Can doctors predict who gets better without surgery?

Many of us in healthcare might like to think that with enough clinical experience, we develop a “clinical eye”, are fined ability to predict who will benefit from surgery and who won’t. It’s a comforting notion: after seeing hundreds of patients, surely we can distinguish those who are likely to recover with nonoperative treatment from those who truly “need” surgery?
We thought so too.
But because surprisingly little research has tested this assumption, we designed a study to investigate it.

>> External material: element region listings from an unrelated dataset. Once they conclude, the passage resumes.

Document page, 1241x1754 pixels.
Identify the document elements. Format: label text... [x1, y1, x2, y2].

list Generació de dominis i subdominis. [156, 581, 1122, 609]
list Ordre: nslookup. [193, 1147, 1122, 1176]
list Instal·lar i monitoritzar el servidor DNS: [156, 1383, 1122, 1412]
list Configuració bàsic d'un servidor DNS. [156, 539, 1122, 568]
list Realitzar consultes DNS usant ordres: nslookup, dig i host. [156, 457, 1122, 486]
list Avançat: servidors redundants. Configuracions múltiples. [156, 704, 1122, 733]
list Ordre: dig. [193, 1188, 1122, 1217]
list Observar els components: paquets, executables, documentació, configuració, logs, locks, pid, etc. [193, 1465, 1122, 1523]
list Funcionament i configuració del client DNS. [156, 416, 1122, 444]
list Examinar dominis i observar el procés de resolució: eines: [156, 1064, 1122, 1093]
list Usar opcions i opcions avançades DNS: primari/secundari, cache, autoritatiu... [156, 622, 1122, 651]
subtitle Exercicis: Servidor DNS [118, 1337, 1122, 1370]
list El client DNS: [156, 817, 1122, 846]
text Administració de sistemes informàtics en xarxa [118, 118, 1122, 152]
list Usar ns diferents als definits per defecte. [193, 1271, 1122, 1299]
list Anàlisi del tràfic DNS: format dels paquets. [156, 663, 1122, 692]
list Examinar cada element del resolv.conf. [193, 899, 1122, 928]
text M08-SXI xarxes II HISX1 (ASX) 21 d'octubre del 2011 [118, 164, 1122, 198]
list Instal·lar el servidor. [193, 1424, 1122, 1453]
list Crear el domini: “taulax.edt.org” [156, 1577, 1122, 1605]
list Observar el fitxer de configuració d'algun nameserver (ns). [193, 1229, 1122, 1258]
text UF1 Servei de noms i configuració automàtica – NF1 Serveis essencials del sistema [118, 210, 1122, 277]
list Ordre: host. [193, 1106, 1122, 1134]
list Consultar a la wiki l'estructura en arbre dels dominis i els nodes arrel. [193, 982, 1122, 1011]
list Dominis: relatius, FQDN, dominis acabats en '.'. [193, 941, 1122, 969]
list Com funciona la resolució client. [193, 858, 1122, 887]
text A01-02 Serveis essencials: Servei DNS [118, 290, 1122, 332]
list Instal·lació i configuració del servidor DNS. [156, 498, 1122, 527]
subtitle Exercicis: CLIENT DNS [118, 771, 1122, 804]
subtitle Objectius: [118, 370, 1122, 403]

In this multicenter observational study published in Clinical Orthopaedics and Related Research, Teemu Karjalainen and Tuomas Lähdeoja led a national team to follow patients with long-standing tennis elbow symptoms who had been referred to a surgeon due to dissatisfaction with nonoperative treatment.
What did we find?
- Most patients (over 90%) felt better at 1-2 years from start of the study without surgery, even after 10+months of symptoms before the enrolment
- Surgeons were not able to predict who would recover and who would not
- Interestingly, patients’ own predictions were slightly better than surgeons’, but only modestly so

The study challenges perhaps the most common justification for surgery in musculoskeletal disorders: that long-standing symptoms indicate a poor prognosis without surgery, or represent “failed” nonoperative treatment. Yet in our cohort, nearly all patients recovered without surgery, and most without any active treatment at all. These findings suggest that the assumption may reflect cognitive bias rather than clinical reality.
Interview with the study leads
Q: What sparked the idea for this study?
A: While discussing with colleagues, we kept encountering the same justification for surgery despite trials showing no benefits for surgery: 'Well, maybe we still need to operate those who have failed nonoperative treatment.' But we realized that this assumption hadn’t really been tested. With persistent symptoms, has non-surgical treatment truly failed and can we actually predict who won’t improve without surgery?
Q: Were you surprised by the findings?
A: Honestly, yes and no. We suspected the predictions wouldn’t be great, but the complete lack of association between surgeon prediction and actual recovery was sobering.
Q: What does this mean for clinical practice?
A: It’s a call for humility. If we can’t predict who will improve, then maybe we shouldn’t be using our intuition to steer patients toward surgery, especially when evidence shows that most will get better on their own.
Q: What’s the next step?
A: We need to design trials that test whether any subgroup of patients with tennis elbow might benefit from surgery, e.g. those who don’t believe they could recover without surgery Until we can show that some patients benefit, we should be cautious about assuming that we can see the future and operate based on assumption that this patient is not going to recover.